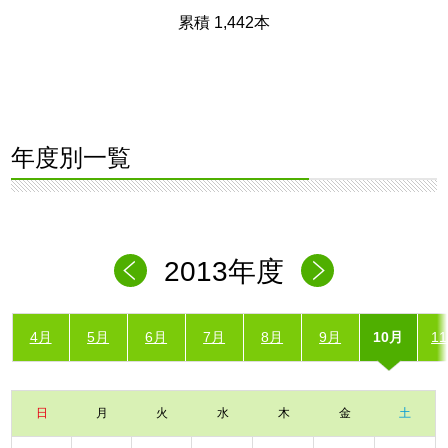
累積 1,442本
年度別一覧
2013年度
4月
5月
6月
7月
8月
9月
10月
1
日
月
火
水
木
金
土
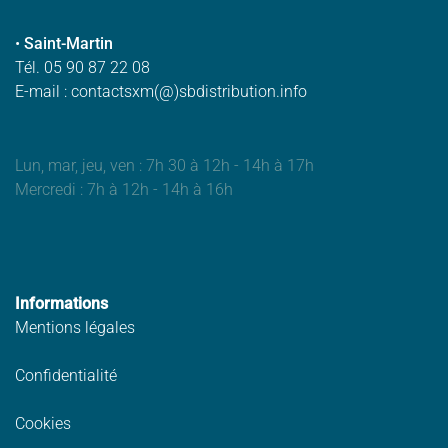
•
Saint-Martin
Tél. 05 90 87 22 08
E-mail : contactsxm(@)sbdistribution.info
Lun, mar, jeu, ven : 7h 30 à 12h - 14h à 17h
Mercredi : 7h à 12h - 14h à 16h
Informations
Mentions légales
Confidentialité
Cookies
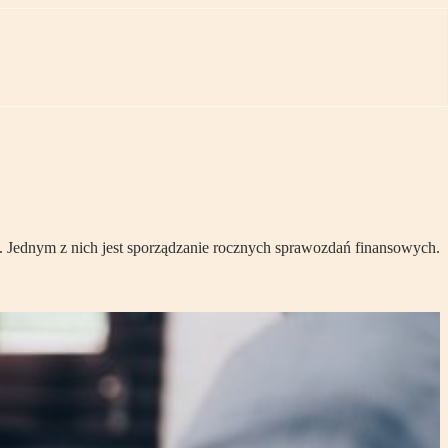
Jednym z nich jest sporządzanie rocznych sprawozdań finansowych.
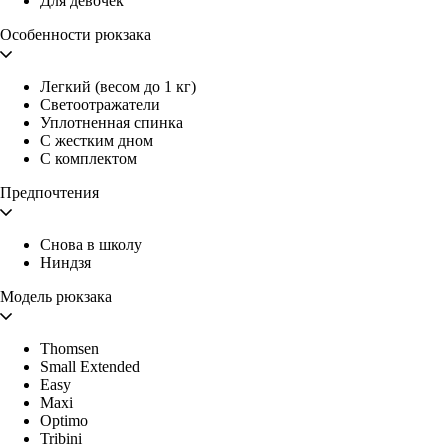
Для девочек
Особенности рюкзака
Легкий (весом до 1 кг)
Светоотражатели
Уплотненная спинка
С жестким дном
С комплектом
Предпочтения
Снова в школу
Ниндзя
Модель рюкзака
Thomsen
Small Extended
Easy
Maxi
Optimo
Tribini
--------------------------------------------------
Directions:
The final stretch of the data, from the line with "Jednym z nich" through its last line, is to be retyped exactly; pictures are not part of the copy.

Answer to the problem:
Jednym z nich jest sporządzanie rocznych sprawozdań finansowych.
Для девочек
Особенности рюкзака
Легкий (весом до 1 кг)
Светоотражатели
Уплотненная спинка
С жестким дном
С комплектом
Предпочтения
Снова в школу
Ниндзя
Модель рюкзака
Thomsen
Small Extended
Easy
Maxi
Optimo
Tribini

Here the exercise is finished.